TerrifiedMan-GeorgeHodan.jpg

 

Foto: Terrified Man - George Hodan

 

A “nau dos loucos” – (Narrenschiff) de que nos fala Michel Foucault é carregada de simbolismo. A água tem a função de levar para outro lado (o louco; o marginalizado), sendo também purificadora. O louco, ao mesmo tempo que é largado ao longo da margem do rio, sendo afastado do olhar dos outros que habitam as cidades, é purificado pela água. A nau aprisiona o louco, que “Fechado no navio, de onde não escapa, …é entregue ao rio de mil braços, ao mar de mil caminhos […]” (Foucault, 2004, p. 12).

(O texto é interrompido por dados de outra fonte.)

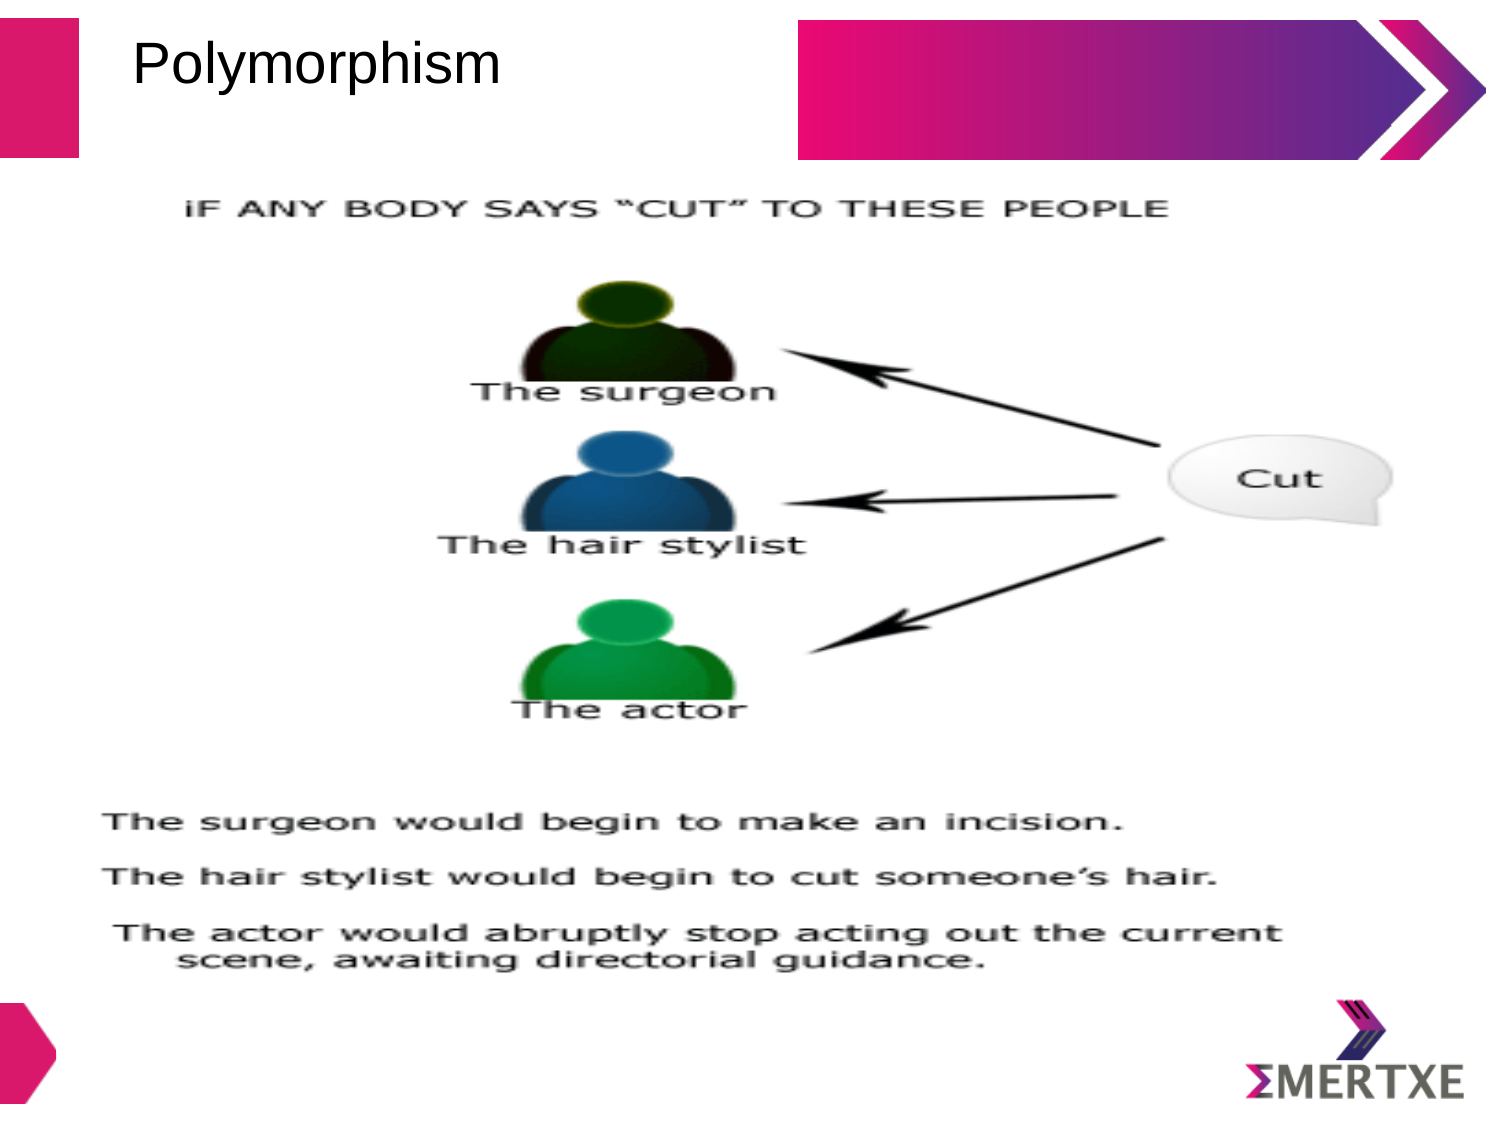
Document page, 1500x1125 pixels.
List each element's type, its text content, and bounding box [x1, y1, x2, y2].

text_box Polymorphism [118, 23, 721, 146]
picture [798, 20, 1486, 160]
picture [1245, 996, 1465, 1099]
picture [11, 188, 1500, 993]
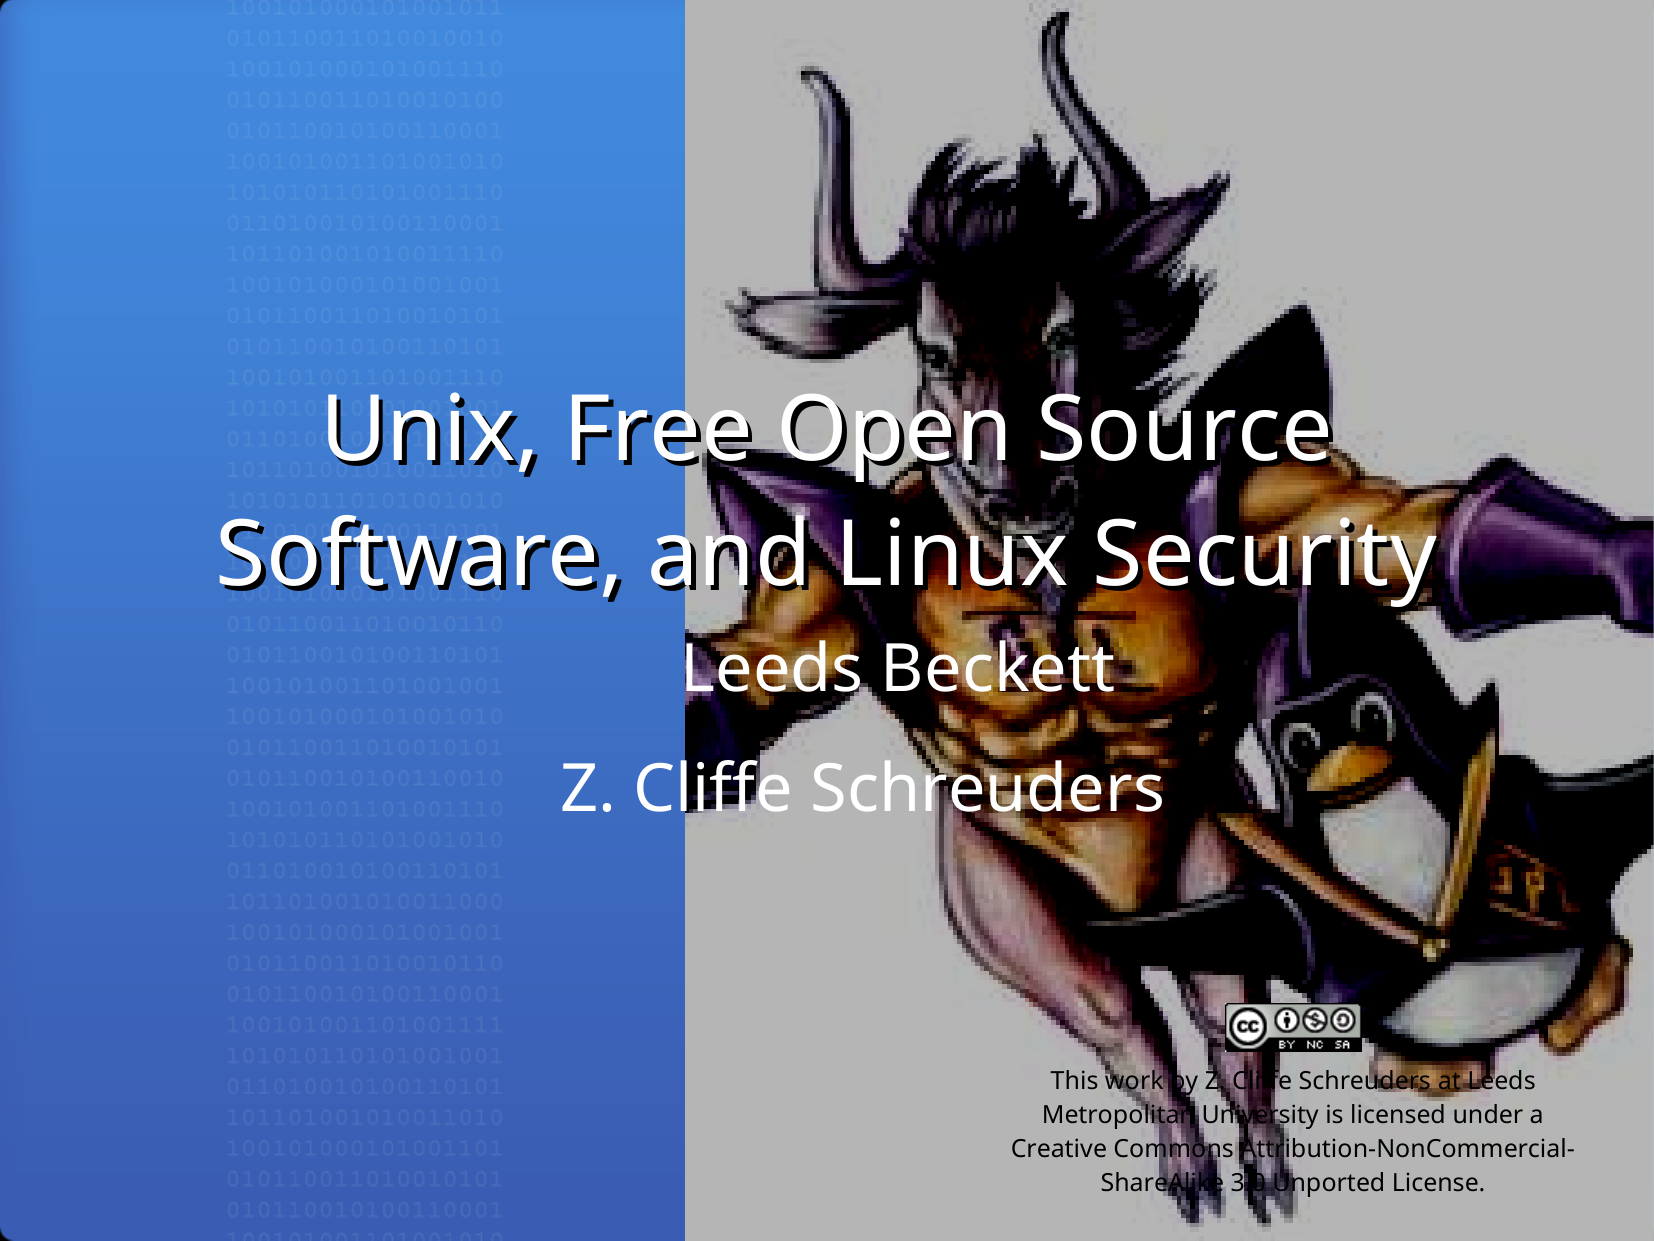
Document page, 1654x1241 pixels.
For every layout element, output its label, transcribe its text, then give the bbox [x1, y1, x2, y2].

list Leeds Beckett Z. Cliffe Schreuders [121, 620, 1534, 1127]
picture [0, 0, 1654, 1241]
text_box This work by Z. Cliffe Schreuders at Leeds Metropolitan University is licensed under a Creative Commons Attribution-NonCommercial-ShareAlike 3.0 Unported License. [992, 1062, 1595, 1181]
title Unix, Free Open Source Software, and Linux Security [120, 380, 1533, 595]
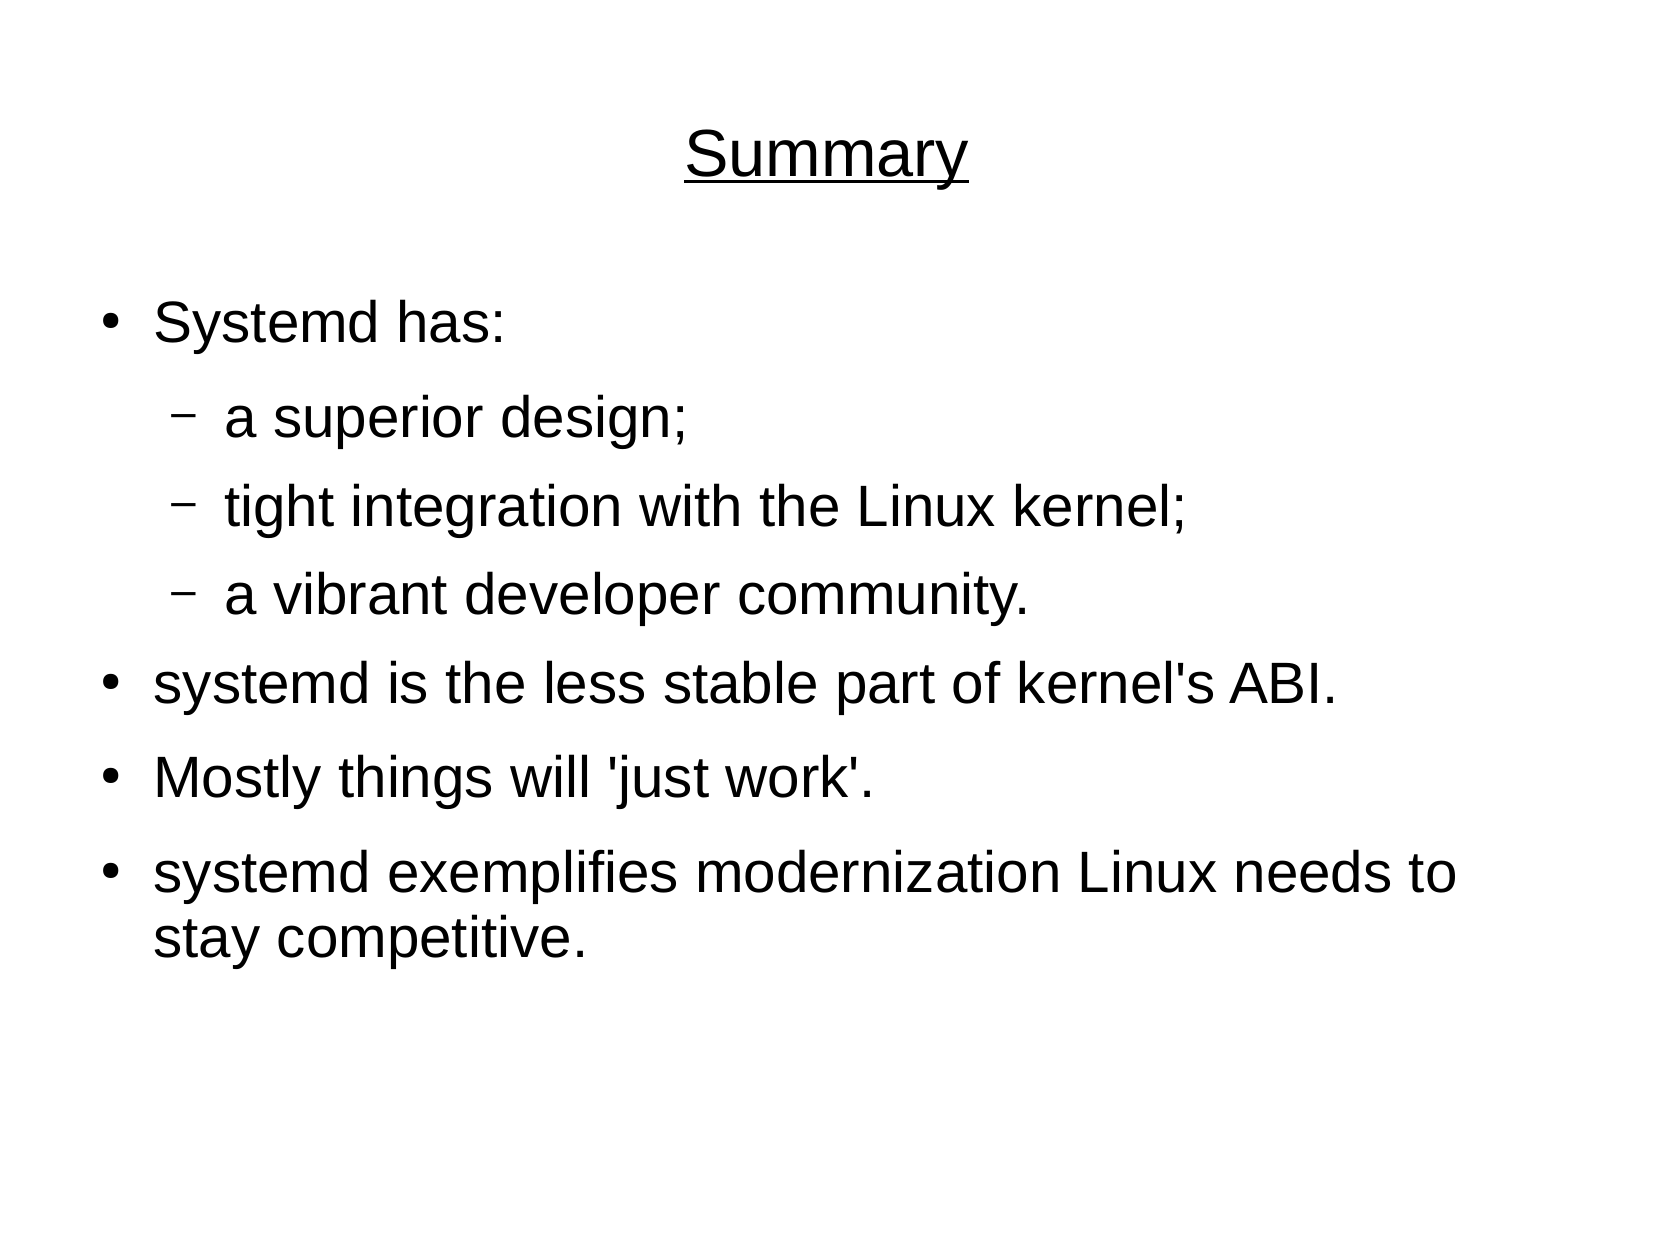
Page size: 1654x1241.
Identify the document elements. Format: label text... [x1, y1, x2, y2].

title Summary [82, 49, 1571, 257]
list Systemd has: a superior design; tight integration with the Linux kernel; a vibrant developer community. systemd is the less stable part of kernel's ABI. Mostly things will 'just work'. systemd exemplifies modernization Linux needs to stay competitive. [82, 290, 1571, 1010]
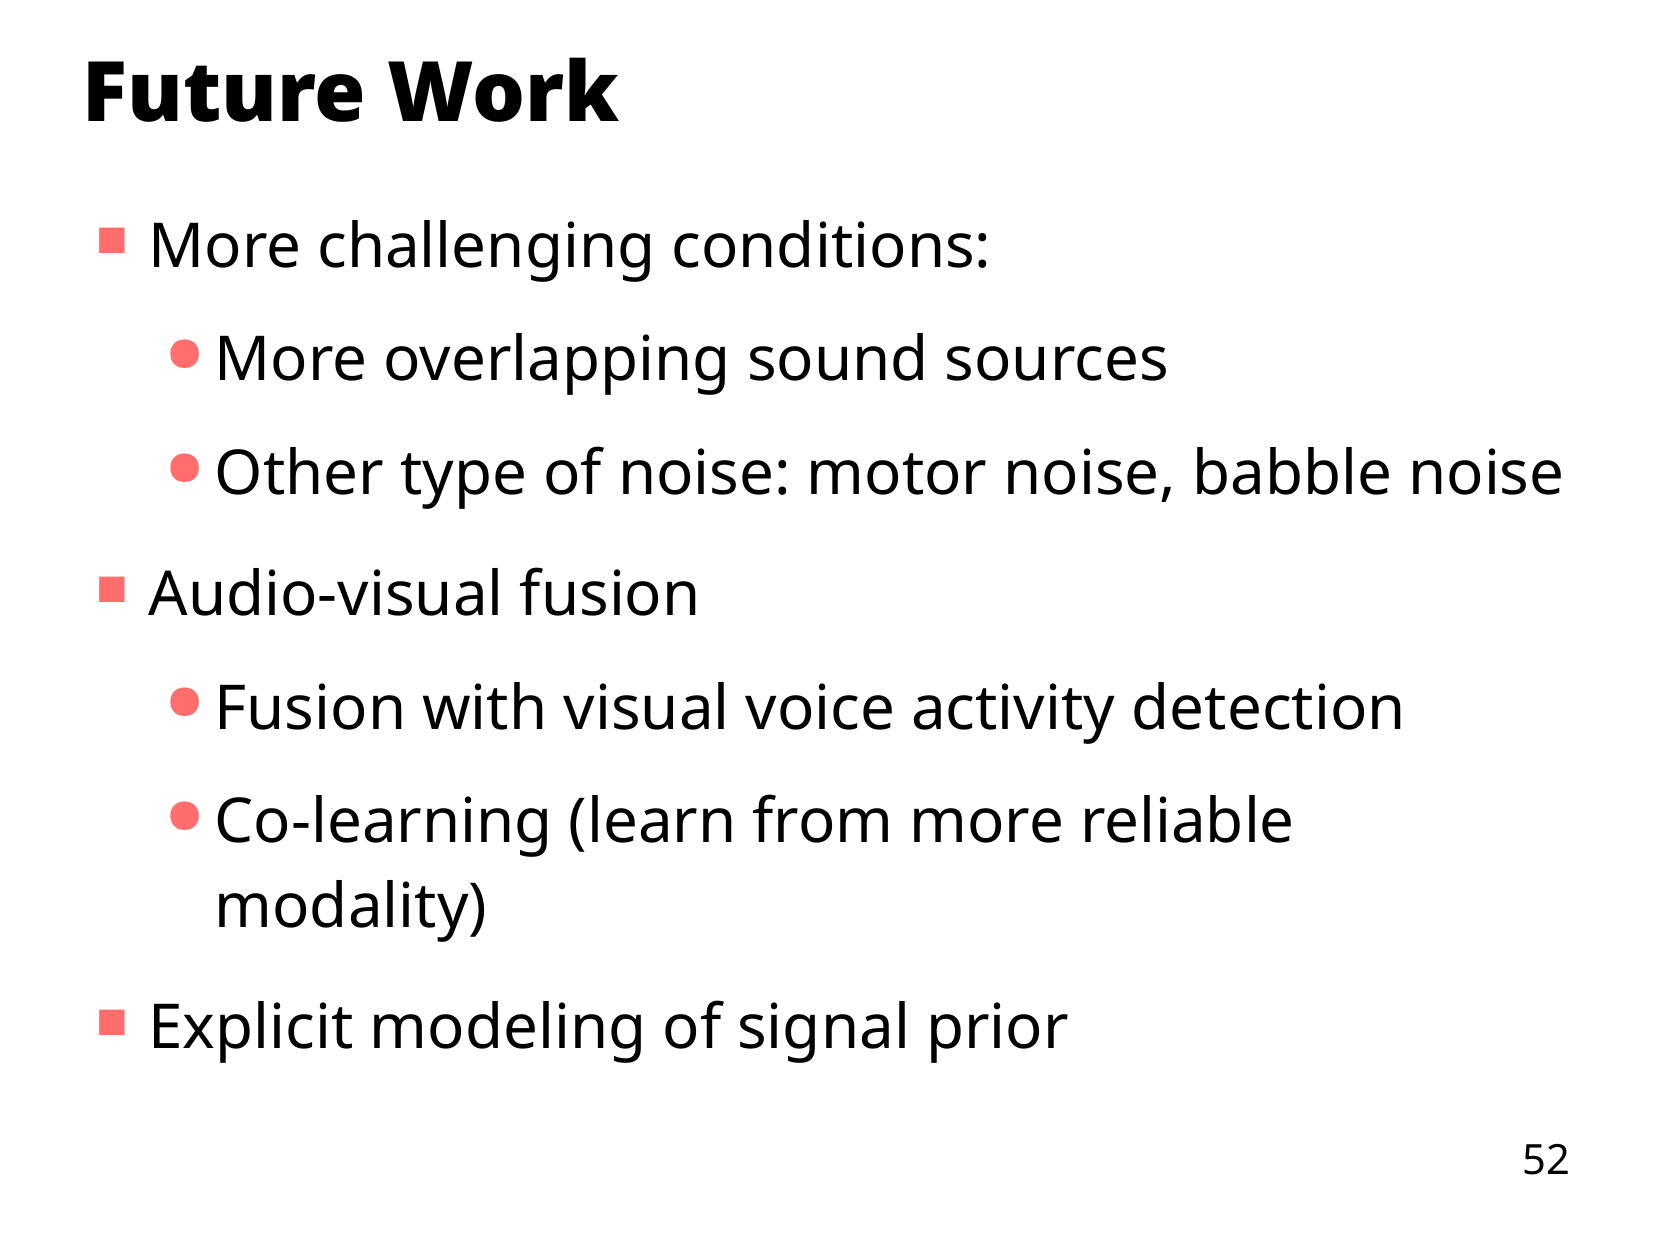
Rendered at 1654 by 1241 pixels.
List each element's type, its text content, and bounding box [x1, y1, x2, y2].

A pessoa com doença mental foi, durante muito tempo, encarada como “não doente” e sujeita a tratamentos pouco dignos e violentos em locais pouco associados à saúde e à doença. A confirmar algumas destas afirmações, Antonin Artaud (Artaud, Van Gogh, Floreal, & Marx, 2010), que passa quase dez anos nos hospitais psiquiátricos, na sua Carta aos Diretores de Asilo de Loucos, refere-se aos “asilos” como “cárceres horríveis onde os reclusos fornecem mão-de-obra gratuita e cómoda, e onde a brutalidade é norma […] O hospício de alienados sob o amparo da ciência e da justiça, é comparável aos quarteis, aos cárceres e às penitenciárias” (pp. 10-11) e adianta, ainda, “A credulidade dos povos civilizados, dos especialistas, dos governantes, reveste a psiquiatria de inexplicáveis luzes sobrenaturais” (p. 9). Nos seus escritos estão também expressas a exclusão e a condenação de que foi alvo e, em nome da individualidade, reclamou a liberdade, baseado na injustiça dos “asilos”. Van Gogh (Artaud et al., 2010) também nos ajuda a entender a realidade no século XIX quando, num internamento no manicómio, o designaram como homem indigno de viver em liberdade, referindo “E cá estou, há muitos dias, fechado e aferrolhado no manicómio, com guardas à vista, sem culpa provada, ou sequer provável” (p. 33). Da mesma forma, Sylvio Floreal, não deixou de escrever sobre a sua experiência e sobre a “loucura” e, num texto que intitula A visão do Inferno, ao referir-se ao hospício, diz que “Reinava a calma paradoxal, absurda, incompatível com aquele ambiente” (p. 59). Estes registos, ancorados em figuras das artes e literatura, são relatos na primeira pessoa que nos transportam para uma realidade que perturba, pela intensidade, simplicidade e nitidez da escrita, acompanhada, aqui e ali, de algumas imagens, também elas esclarecedoras da marginalização da pessoa com doença mental ao longo dos tempos. E hoje, ainda marginalizamos?